■ **TASK STATEMENT**
Copy out the data line by line exactly, from its start to the line bearing "命名函数有两个优点：它有一个", inclusive.

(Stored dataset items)
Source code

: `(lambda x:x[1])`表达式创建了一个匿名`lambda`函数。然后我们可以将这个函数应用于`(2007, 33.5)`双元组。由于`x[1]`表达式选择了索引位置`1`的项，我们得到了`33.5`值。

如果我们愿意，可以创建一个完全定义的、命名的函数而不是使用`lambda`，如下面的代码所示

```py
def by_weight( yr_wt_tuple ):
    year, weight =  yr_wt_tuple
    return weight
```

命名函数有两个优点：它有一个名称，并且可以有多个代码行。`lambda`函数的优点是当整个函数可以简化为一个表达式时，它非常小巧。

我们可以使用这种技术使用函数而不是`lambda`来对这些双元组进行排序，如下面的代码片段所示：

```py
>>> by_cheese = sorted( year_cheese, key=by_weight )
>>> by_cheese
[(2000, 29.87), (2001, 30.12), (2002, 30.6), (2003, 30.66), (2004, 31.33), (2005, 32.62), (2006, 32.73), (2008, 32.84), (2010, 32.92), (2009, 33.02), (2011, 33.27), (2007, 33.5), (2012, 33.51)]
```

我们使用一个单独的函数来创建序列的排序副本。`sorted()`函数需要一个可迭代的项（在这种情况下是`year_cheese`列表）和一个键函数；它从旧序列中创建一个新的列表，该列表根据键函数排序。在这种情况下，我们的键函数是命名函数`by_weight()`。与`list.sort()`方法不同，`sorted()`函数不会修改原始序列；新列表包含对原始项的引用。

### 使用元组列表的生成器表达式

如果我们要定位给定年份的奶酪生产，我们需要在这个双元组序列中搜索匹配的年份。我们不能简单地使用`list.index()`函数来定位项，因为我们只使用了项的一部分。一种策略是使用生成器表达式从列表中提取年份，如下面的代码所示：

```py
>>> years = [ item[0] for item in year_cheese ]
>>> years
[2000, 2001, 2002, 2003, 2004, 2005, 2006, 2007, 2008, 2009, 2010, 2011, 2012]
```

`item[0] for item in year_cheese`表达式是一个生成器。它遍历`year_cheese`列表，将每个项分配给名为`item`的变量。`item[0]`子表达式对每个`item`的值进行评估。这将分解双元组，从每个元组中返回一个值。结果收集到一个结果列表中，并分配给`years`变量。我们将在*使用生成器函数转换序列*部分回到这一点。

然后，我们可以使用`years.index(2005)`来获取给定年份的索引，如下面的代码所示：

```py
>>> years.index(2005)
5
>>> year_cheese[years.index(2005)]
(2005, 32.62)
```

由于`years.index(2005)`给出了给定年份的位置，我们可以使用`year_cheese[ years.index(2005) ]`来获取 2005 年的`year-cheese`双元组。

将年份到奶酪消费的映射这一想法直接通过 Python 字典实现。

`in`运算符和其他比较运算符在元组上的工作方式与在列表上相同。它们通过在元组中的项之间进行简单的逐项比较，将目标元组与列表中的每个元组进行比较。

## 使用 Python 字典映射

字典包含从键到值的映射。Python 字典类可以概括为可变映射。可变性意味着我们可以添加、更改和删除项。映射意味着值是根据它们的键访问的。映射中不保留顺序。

■ **OUTPUT FOR THIS EXERCISE**
Source code

: `(lambda x:x[1])`表达式创建了一个匿名`lambda`函数。然后我们可以将这个函数应用于`(2007, 33.5)`双元组。由于`x[1]`表达式选择了索引位置`1`的项，我们得到了`33.5`值。

如果我们愿意，可以创建一个完全定义的、命名的函数而不是使用`lambda`，如下面的代码所示

```py
def by_weight( yr_wt_tuple ):
    year, weight =  yr_wt_tuple
    return weight
```

命名函数有两个优点：它有一个名称，并且可以有多个代码行。`lambda`函数的优点是当整个函数可以简化为一个表达式时，它非常小巧。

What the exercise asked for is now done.